September 2, 2021 - 9 minutes read

What Is Data Modeling?

Kiana is a Google Cloud Certified Professional Data Engineer who currently works as a Google BigQuery developer for Pointwest. When she’s not working, she’s passionate about video games and is an aspiring streamer. These days, she mainly streams Valorant, as she is an avid enthusiast of competitive first-person shooters.

Tags:

data modeling

Have you ever wondered how data modeling works?

Data modeling is the process of creating a data model. A data model can be thought of as a blueprint that describes the structure and internal relationships in a database. It is meant to demonstrate how objects within the database interact with each other to fulfill the prescribed business logic.

Since relational databases are composed of tables, a data model is a diagram that illustrates the relationship between these tables. It helps identify the purpose and dependencies of each table. This is especially true when working with databases like MySQL and PostgreSQL, just to name a few.

The usual data model creation process consists of three phases: conceptual, logical, and physical. Additionally, there are several different types of data models, such as ER diagrams, object-oriented data models, and dimensional data models.

Though there are many considerations in building a data model, your decision will be largely driven by the business requirements. This is because one of the main purposes of a database system is to provide business intelligence. In turn, this allows analysts to extract meaningful insights that enable decision-makers to make data-driven decisions.

Data Model Elements

A data model normally consists of three elements: entities, attributes, and relationships. These elements are instrumental in the database design process, as they represent actual database objects.

Note the ER diagram above. It describes a data model for a school records system.

Furthermore, it demonstrates the usage of entities, attributes, and relationships. We’ll take a closer look at these elements below.

Entities

An entity is an object, such as a person or place, whose data will be stored in the database. For instance, in a database that is meant to keep track of class records, we are most likely going to want to know information about students, teachers, and classes. Thus, in our database, the entities would be students, teachers, and classes.

Attributes

An attribute is a particular bit of information about an entity. For instance, a student entity would have a name attribute. It would be quite hard to access student records without the student’s name, right? Other important attributes for a student would be their age, address, and class records.

Relationships

Finally, relationships describe how the entities in a database relate to each other. There are many kinds of relationships. Here are some examples:

The one-to-many relationship describes a relationship between two entities where Entity A can be linked to many instances of Entity B but Entity B can only be linked to one instance of Entity A. A good example of this relationship is one between a teacher and class.
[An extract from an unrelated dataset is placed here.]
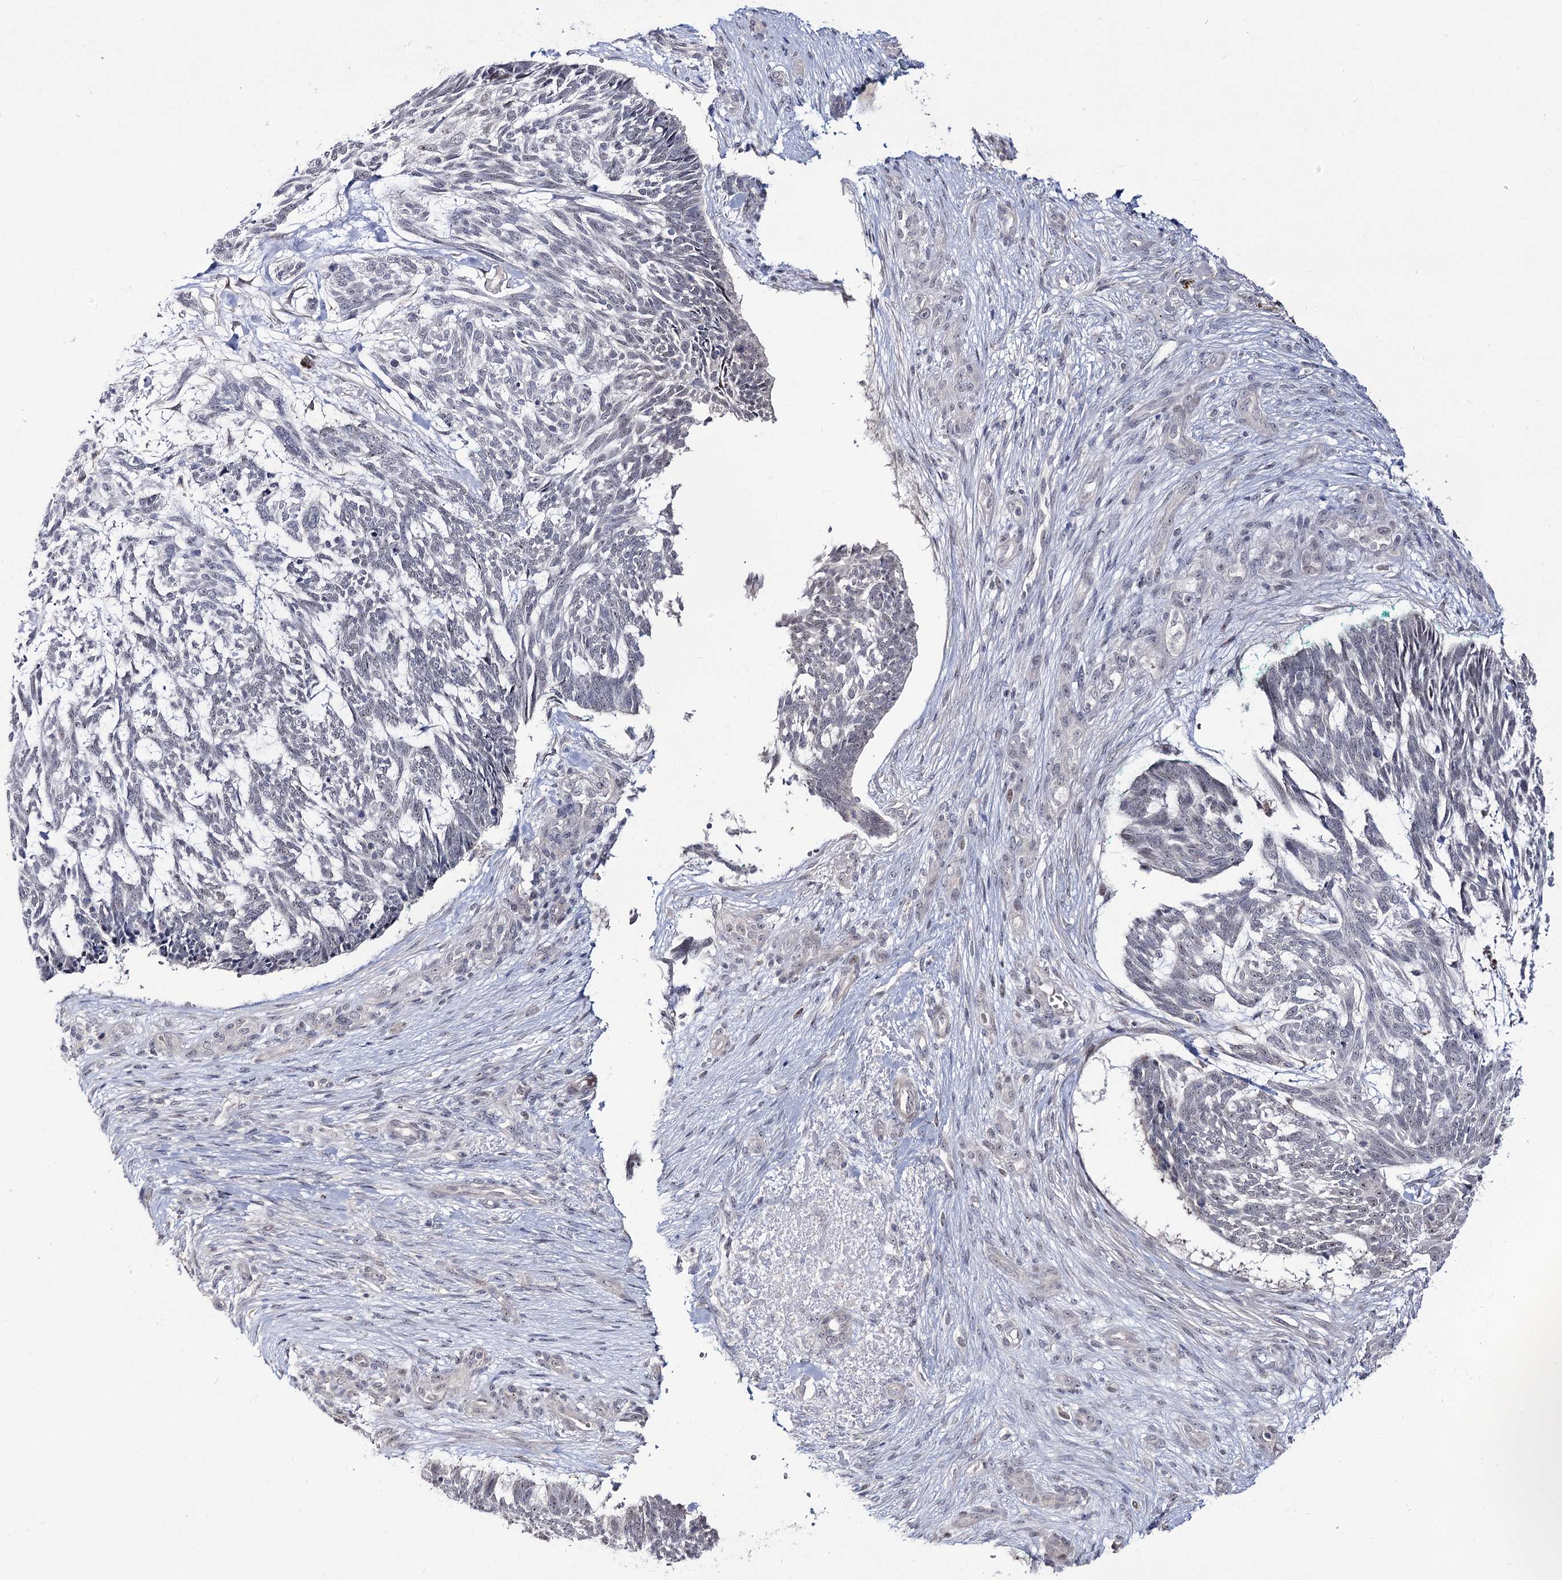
{"staining": {"intensity": "negative", "quantity": "none", "location": "none"}, "tissue": "skin cancer", "cell_type": "Tumor cells", "image_type": "cancer", "snomed": [{"axis": "morphology", "description": "Basal cell carcinoma"}, {"axis": "topography", "description": "Skin"}], "caption": "The immunohistochemistry histopathology image has no significant staining in tumor cells of basal cell carcinoma (skin) tissue.", "gene": "RRP9", "patient": {"sex": "male", "age": 88}}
A teacher can teach several classes, but usually a class has one teacher.

Types of Data Models

The types of data models can vary according to the level of abstraction. Abstraction in programming refers to how simple a concept appears to be. A highly abstracted concept is one that is simplified for easier understanding. On the other hand, a concept that has a low level of abstraction includes many technical details – making it different for inexperienced programmers to understand.

For instance, a basic data model would likely be a conceptual model because it is highly abstracted. The creation of data models can be thought of as a progressive process, where we start with the most basic foundation and build our way to a more sophisticated and detailed diagram.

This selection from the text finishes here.